The evidence standards in the Every Student Succeeds Act (ESSA) define strong, moderate and promising levels of evidence, and encourage their use. But educators should not use evidence-based programs and practices just because the government suggests they do so. They should use proven programs because they are responsible stewards of the futures of their children.

A catalogue of dreams, tied to the practical information and resources to make dreams come true, is what we need in education.

An Exploded View of Comprehensive School Reform

Recently, I had to order a part for an electric lawnmower. I enjoyed looking at the exploded view (similar to the one above) on the manufacturer’s web site. What struck me about it was that so many of the parts were generic screws, bolts, springs, wheels, and so on. With a bit of ingenuity, I’m sure someone (not me!) could track down generic electric motors, mower blades, and other more specialized parts, and build their very own do-it-yourself lawn mower.

There are just a few problems with this idea.

  1. It would cost a lot more than the original mower
  2. It would take a lot of time that could possibly be used for better purposes
  3. It wouldn’t work and you’d end up with an expensive pile of junk to discard.

Why am I yammering on about exploded views of lawn mowers? Because the idea of assembling lawn mowers from generic parts is a lot like what all too many struggling schools do in the name of whole school reform.

In education, the equivalent do-it-yourself idea using generic parts is the idea that if you choose one program for reading and another for behavior and a third for parent involvement and a fourth for tutoring and a fifth for English learners and a sixth for formative assessment and a seventh for coaching, the school is bound to do better. It might, but this piecemeal approach is really hard to do well.

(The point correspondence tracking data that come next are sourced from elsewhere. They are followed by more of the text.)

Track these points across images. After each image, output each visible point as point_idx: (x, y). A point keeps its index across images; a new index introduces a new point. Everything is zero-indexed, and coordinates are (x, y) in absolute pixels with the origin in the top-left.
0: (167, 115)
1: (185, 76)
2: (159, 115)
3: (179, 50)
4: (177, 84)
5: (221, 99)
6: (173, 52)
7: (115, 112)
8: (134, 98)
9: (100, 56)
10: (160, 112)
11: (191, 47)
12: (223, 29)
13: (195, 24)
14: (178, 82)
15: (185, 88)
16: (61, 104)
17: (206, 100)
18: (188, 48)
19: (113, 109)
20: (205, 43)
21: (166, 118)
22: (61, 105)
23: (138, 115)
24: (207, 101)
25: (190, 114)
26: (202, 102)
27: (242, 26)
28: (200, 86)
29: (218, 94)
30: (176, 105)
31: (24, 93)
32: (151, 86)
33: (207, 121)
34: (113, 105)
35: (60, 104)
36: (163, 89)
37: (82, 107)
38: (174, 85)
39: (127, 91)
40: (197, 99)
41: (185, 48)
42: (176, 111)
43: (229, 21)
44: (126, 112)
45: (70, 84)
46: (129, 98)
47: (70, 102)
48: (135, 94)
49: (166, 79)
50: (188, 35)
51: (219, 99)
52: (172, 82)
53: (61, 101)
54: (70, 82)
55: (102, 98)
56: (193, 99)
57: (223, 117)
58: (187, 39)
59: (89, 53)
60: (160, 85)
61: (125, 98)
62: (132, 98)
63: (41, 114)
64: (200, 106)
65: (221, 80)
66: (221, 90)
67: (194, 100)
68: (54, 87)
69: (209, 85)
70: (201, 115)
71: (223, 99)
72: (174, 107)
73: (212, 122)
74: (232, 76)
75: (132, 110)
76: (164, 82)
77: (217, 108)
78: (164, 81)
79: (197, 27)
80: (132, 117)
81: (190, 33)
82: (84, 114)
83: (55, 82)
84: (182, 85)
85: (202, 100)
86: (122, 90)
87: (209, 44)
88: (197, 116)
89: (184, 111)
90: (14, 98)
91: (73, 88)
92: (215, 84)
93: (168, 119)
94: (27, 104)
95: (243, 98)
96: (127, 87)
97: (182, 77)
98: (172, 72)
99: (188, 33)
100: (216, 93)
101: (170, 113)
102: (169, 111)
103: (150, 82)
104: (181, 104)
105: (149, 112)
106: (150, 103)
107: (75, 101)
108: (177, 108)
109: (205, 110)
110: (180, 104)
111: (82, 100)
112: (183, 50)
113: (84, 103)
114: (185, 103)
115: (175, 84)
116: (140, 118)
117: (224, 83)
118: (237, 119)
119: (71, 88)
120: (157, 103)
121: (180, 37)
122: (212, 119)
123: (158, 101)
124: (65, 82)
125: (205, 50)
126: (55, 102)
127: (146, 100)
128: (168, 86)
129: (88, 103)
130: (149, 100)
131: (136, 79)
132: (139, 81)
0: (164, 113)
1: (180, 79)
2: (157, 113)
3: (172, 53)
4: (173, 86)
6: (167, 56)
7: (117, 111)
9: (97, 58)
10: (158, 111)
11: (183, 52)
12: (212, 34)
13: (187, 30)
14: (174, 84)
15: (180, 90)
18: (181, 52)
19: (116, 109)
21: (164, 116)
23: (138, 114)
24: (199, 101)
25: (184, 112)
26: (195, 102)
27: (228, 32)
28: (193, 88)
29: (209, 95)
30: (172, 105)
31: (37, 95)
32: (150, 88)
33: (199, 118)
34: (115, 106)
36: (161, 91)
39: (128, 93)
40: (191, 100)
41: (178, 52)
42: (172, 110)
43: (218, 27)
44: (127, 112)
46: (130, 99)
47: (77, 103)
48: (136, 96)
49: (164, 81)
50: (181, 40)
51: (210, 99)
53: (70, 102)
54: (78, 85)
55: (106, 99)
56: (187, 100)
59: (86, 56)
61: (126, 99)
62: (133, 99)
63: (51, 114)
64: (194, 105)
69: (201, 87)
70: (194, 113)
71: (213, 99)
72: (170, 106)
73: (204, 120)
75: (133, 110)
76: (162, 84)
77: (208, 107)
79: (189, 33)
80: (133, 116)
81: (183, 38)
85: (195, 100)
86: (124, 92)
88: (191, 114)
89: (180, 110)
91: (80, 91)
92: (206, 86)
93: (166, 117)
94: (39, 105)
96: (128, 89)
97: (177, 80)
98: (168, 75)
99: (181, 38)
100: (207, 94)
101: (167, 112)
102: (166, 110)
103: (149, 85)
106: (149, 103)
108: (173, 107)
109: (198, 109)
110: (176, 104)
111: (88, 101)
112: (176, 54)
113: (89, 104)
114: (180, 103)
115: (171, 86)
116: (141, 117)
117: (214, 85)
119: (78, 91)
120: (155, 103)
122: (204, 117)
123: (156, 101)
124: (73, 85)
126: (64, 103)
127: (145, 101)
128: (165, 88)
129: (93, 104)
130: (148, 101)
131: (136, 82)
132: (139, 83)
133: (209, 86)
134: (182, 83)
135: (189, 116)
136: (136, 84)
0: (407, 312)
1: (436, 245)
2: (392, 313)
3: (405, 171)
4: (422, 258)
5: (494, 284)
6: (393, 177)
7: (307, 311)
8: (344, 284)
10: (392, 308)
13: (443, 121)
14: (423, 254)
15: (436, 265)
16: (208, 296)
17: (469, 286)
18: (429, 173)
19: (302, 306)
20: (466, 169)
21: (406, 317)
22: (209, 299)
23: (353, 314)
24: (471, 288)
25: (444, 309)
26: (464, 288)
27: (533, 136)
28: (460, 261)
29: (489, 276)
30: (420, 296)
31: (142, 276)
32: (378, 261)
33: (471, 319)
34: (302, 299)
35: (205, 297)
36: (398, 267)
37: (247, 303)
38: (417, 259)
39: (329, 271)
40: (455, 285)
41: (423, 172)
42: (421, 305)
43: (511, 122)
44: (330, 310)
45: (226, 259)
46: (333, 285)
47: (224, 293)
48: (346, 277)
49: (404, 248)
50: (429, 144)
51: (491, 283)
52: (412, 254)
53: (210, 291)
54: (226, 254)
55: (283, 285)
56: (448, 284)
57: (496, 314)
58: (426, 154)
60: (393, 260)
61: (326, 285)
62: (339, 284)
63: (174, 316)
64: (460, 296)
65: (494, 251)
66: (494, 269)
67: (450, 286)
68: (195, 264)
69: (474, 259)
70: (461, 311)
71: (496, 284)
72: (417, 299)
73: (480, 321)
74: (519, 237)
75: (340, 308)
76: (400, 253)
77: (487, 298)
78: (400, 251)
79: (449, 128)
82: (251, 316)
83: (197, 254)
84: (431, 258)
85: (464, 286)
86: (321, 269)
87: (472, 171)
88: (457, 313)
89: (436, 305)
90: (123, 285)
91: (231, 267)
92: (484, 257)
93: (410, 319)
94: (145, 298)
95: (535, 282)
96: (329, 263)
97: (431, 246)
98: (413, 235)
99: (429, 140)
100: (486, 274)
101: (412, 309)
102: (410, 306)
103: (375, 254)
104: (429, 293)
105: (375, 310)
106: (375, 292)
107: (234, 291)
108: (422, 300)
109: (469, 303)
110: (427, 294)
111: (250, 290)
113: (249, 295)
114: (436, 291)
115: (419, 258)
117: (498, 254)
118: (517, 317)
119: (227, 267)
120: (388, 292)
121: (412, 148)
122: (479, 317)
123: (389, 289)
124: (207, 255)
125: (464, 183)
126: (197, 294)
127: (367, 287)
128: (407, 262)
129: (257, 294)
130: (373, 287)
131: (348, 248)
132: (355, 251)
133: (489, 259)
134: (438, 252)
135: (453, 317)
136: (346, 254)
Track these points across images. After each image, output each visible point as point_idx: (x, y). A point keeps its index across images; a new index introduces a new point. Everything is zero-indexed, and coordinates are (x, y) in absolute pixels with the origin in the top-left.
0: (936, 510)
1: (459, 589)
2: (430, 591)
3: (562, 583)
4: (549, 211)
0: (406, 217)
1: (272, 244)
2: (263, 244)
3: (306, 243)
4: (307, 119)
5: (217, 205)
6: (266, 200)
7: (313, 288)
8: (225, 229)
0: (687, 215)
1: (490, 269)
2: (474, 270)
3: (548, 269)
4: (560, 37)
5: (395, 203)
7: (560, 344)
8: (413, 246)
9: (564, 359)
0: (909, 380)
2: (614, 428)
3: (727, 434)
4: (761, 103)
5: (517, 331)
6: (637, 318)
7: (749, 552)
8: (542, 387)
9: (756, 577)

The alternative to assembling all of those generic parts is to adopt a comprehensive school improvement model. These are models that have coordinated, well worked-out, well-supported approaches to increasing student success. Our own Success for All program is one of them, but there are others for elementary and secondary schools. After years of encouraging schools receiving School Improvement Grants (SIG) to assemble their own comprehensive reforms (remember the lawn mower?), the U.S. Department of Education finally offered SIG schools the option of choosing a proven whole-school approach. In addition to our Success for All program, the U.S. Department of Education approved three other comprehensive programs based on their evidence of effectiveness: Positive Action, the Institute for Student Achievement, and New York City’s small high schools of choice approach. These all met the Department’s standards because they had at least one randomized experiment showing positive outcomes on achievement measures, but some had a lot more evidence than that.

Comprehensive approaches resemble the fully assembled lawn mower rather than the DIY exploded view. The parts of the comprehensive models may be like those of the do-it-yourself SIG models, but the difference is that the comprehensive models have a well-thought-out plan for coordinating all of those elements. Also, even if a school used proven elements to build its own model, those elements would not have been proven in combination, and each might compete for the energies, enthusiasm, and resources of the beleaguered school staff.

This is the last year of SIG under the old rules, but it will continue in a different form under ESSA. The ESSA School Improvement provisions require the use of programs that meet strong, moderate, or promising evidence standards. Assembling individual proven elements is not a terrible idea, and is a real improvement on the old SIG because it at least requires evidence for some of the parts. But perhaps broader use of comprehensive programs with strong evidence of effectiveness for the whole school-wide approach, not just the parts, will help finally achieve the bold goals of school improvement for some of the most challenging schools in our country.